Page excerpt:
========
The migrants, many of whom were previously living in the tent camp in Calais, are bussed into the hamlet of Longford to be temporarily housed at the Heathrow Lodge and in surrounding houses used by the hotel.
Home to a few hundred locals, the villagers see the steady arrival as just the latest encroachment.
Once surrounded by farms and orchards, the vast car parks and hotels of Heathrow Airport now border Longford and planes roar overhead, seeming close enough to scrape the chimneys of the thatched cottages.
A planned extension to Heathrow, already one of the world’s busiest airports, threatens Longford with the same fate that befell the small village that gave the airport its name: total demolition.
In the meantime, dozens of asylum seekers have made Longford their temporary home.
“It used to be beautiful around here,” said flight engineer Trevor Gordon, 64, seated at the bar under the low wooden beams of the White Horse pub.
“It’s nothing to do with racism,” he added. “But why are they here?” A woman, who declined to be identified but has lived in Longford for 25 years and works in the nearby airport, complained about the numbers of arrivals.
“I know they have to go somewhere but it’s the volume. It’s rubbish in the garden, that kind of thing,” she said.
Those housed by Heathrow Lodge stay for one or two days after they have gone through initial asylum screening including fingerprinting, receiving full meals and accommodation, according to the Home Office.
However, those spoken to said they had been there for several days, with one man saying he had been housed in a Longford room for two weeks.
Karim, a 40-year-old from Iran, said he paid $10,000 to people traffickers to take him out of the country.“If I return Iran, dead,” he said, drawing a finger across his throat.
The Home Office does not release data on how many migrants make it across the Channel from France on ferries or trains, although dozens have been reported arriving on a single night.
========
Extracted information:

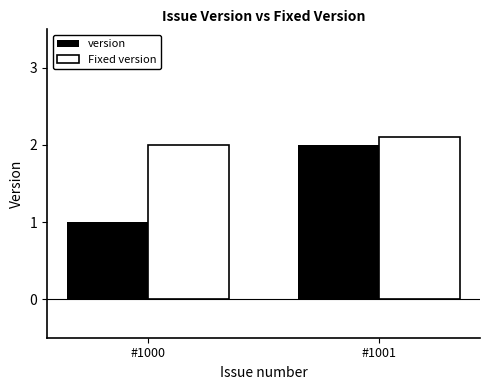

What are all the series names shown in the legend?

version, Fixed version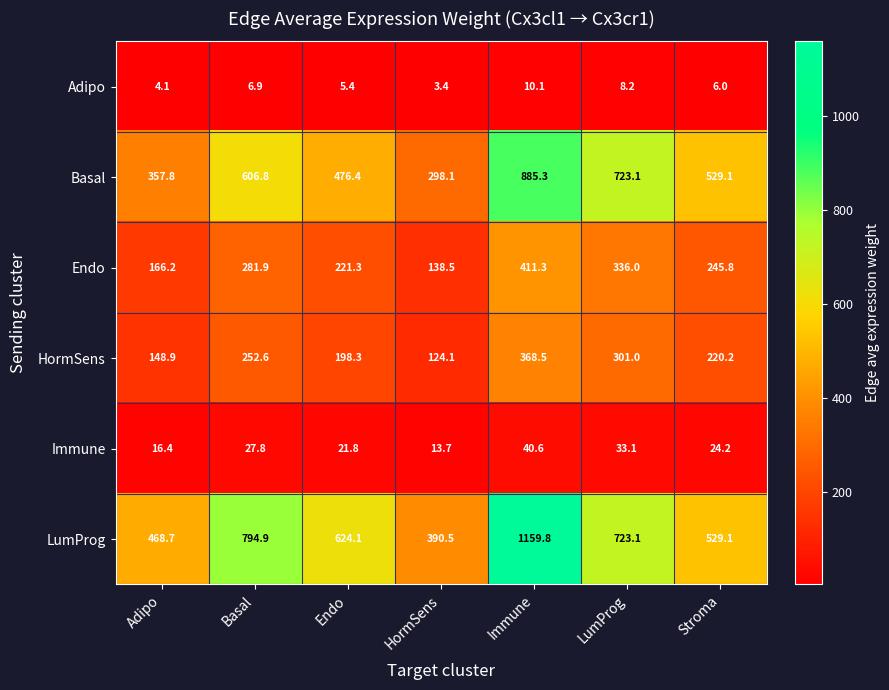

List the series in order of their peak value, highest first.

LumProg, Basal, Endo, HormSens, Immune, Adipo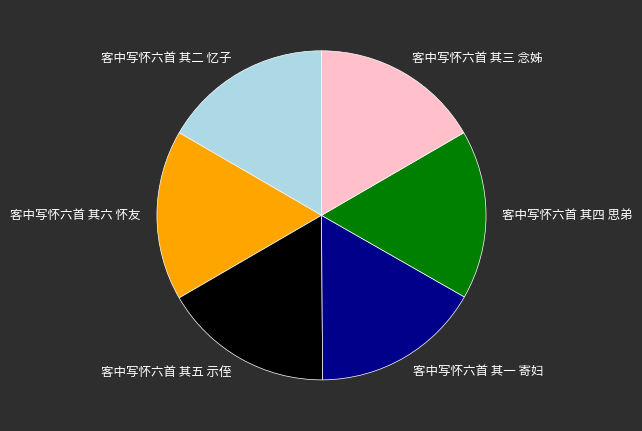

True or false: 客中写怀六首 其四 思弟 accounts for 7% of the total.

False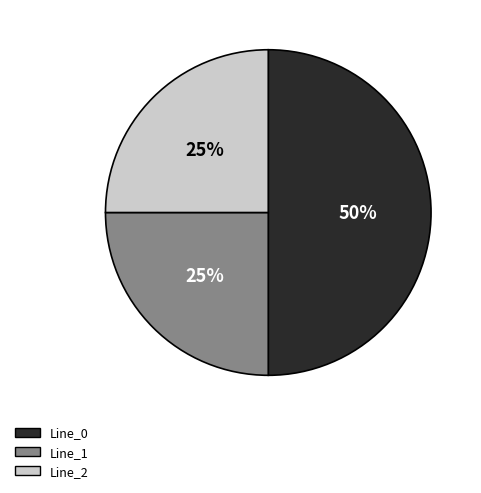

To the nearest percent, what is the average slice percentage?

33%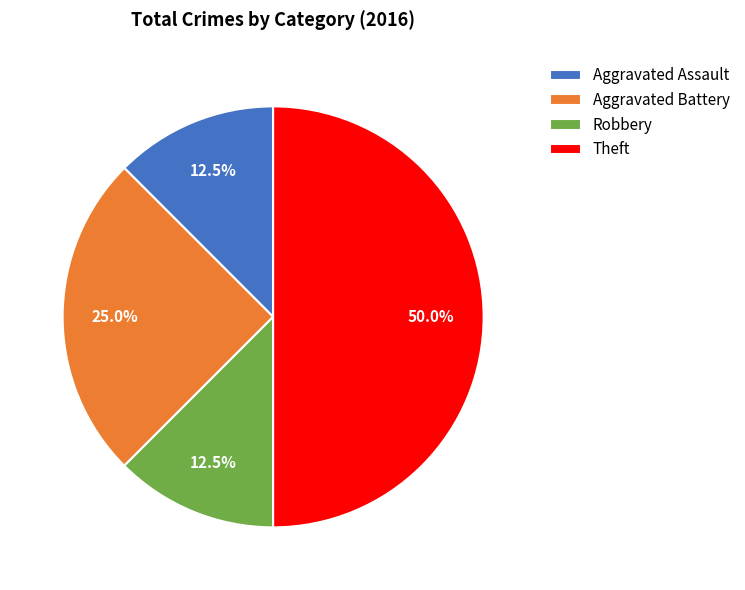

Is Robbery the majority of the pie?

No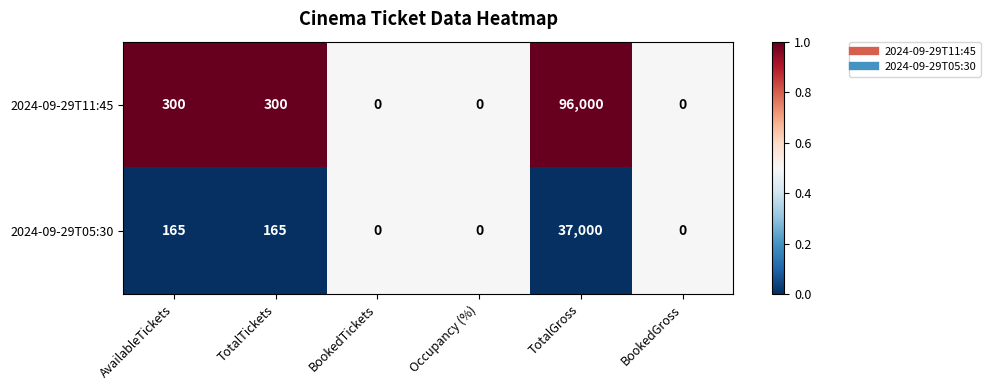

What is the sum of the 2024-09-29T11:45 values at TotalGross and AvailableTickets?

96300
========
Exercise set:
1 - In the passage about Longford, what fate does the planned Heathrow extension threaten the hamlet with?
2 - Sum up the passage about Longford in two sentences.
3 - Extend the Longford article, picking up right after its final sentence.

Outputs in order:
1 - Total demolition, the same fate as the small village that gave the airport its name.

2 - Asylum seekers, many from the Calais tent camp, are being bussed into Longford, a hamlet of a few hundred people next to Heathrow Airport, and housed at the Heathrow Lodge and nearby houses. Some locals see this as the latest encroachment on a village already hemmed in by the airport and threatened with demolition by its planned extension, while the migrants say they have stayed for days or weeks, not the one or two days the Home Office describes.

3 -
Karim was being housed with seven others, some from Syria, Sudan and Eritrea, in a Longford home that has been divided up into simple motel accommodation, with a shared bathroom and locks on each bedroom door.
Abdul Kataloni, who gave his age as 15, looked visibly exhausted as he detailed a journey that took him from Darfur, through Libya, across the sea to Italy, before he jumped on a train at Calais.
“Very dangerous. People died,” he said of the sea crossing. “I saw death,” he added. “My grandmother. She couldn’t go on, she was too tired.” The company in charge of housing asylum seekers in the area on behalf of Home Office is Clearsprings, one of three private companies chosen to house asylum seekers in Britain.
But locals blame the influx of migrants on the owner of the Longford hotel properties: Surinder Arora, a one-time baggage handler who worked his way up to a £356mn fortune.
Arora reportedly bought up a clutch of Longford houses, first using them as overnight accommodation for airline workers, before being used for temporarily housing recently arrived asylum seekers.
A spokesman at Arora Hotels was reticent when asked for comment. “This is not something we want to engage on. We have had a lot of conversations with locals,” said the spokesman, who did not give his name.